▶ [Saved entries]

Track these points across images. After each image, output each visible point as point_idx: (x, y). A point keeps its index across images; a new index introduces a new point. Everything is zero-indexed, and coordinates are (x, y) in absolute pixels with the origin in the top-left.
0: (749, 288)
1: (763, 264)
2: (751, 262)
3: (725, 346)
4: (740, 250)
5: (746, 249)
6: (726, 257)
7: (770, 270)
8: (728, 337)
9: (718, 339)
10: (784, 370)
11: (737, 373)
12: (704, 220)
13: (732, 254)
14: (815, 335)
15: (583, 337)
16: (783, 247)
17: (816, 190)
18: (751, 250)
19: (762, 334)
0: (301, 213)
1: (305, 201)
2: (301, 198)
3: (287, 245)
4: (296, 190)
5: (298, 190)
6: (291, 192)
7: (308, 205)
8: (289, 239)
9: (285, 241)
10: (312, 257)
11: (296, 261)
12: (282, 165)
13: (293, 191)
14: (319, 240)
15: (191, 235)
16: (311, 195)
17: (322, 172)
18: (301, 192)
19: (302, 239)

▶ [What to do]
The data above must be restated word for word.

▶ [Output of the task]
Track these points across images. After each image, output each visible point as point_idx: (x, y). A point keeps its index across images; a new index introduces a new point. Everything is zero-indexed, and coordinates are (x, y) in absolute pixels with the origin in the top-left.
0: (749, 288)
1: (763, 264)
2: (751, 262)
3: (725, 346)
4: (740, 250)
5: (746, 249)
6: (726, 257)
7: (770, 270)
8: (728, 337)
9: (718, 339)
10: (784, 370)
11: (737, 373)
12: (704, 220)
13: (732, 254)
14: (815, 335)
15: (583, 337)
16: (783, 247)
17: (816, 190)
18: (751, 250)
19: (762, 334)
0: (301, 213)
1: (305, 201)
2: (301, 198)
3: (287, 245)
4: (296, 190)
5: (298, 190)
6: (291, 192)
7: (308, 205)
8: (289, 239)
9: (285, 241)
10: (312, 257)
11: (296, 261)
12: (282, 165)
13: (293, 191)
14: (319, 240)
15: (191, 235)
16: (311, 195)
17: (322, 172)
18: (301, 192)
19: (302, 239)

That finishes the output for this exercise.